## Problem statement
Report all lines in the records that hold the string "this".

___ Source information ___

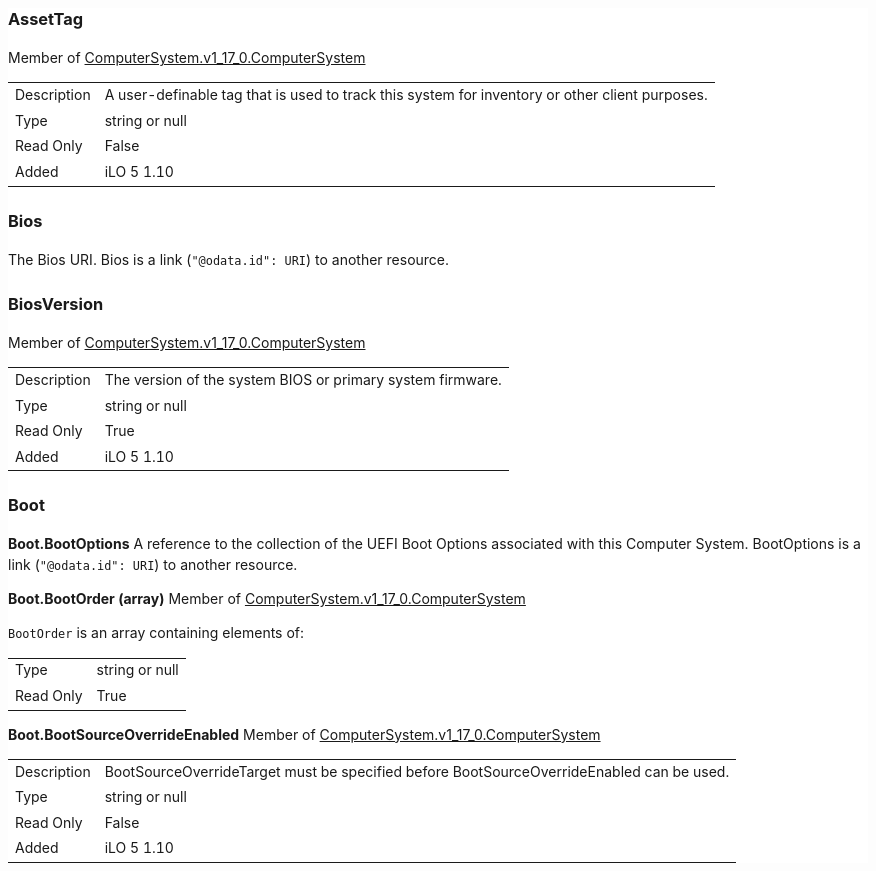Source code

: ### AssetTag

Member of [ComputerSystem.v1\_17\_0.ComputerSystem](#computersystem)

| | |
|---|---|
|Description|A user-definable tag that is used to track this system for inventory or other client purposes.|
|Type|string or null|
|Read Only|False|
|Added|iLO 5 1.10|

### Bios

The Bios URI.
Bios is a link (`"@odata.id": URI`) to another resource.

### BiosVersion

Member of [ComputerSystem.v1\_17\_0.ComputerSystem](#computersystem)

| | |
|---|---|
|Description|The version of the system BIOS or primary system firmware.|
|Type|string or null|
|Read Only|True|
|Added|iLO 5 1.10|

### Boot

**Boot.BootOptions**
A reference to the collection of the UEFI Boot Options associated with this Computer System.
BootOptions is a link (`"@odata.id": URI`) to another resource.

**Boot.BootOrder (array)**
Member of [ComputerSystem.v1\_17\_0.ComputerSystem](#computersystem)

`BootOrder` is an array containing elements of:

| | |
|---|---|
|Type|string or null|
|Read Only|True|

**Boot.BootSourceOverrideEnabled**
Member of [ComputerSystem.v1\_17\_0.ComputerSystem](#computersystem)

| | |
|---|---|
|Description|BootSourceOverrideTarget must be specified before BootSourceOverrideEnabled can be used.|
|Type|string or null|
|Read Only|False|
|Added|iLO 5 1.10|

___

## Solved problem
|Description|A user-definable tag that is used to track this system for inventory or other client purposes.|
A reference to the collection of the UEFI Boot Options associated with this Computer System.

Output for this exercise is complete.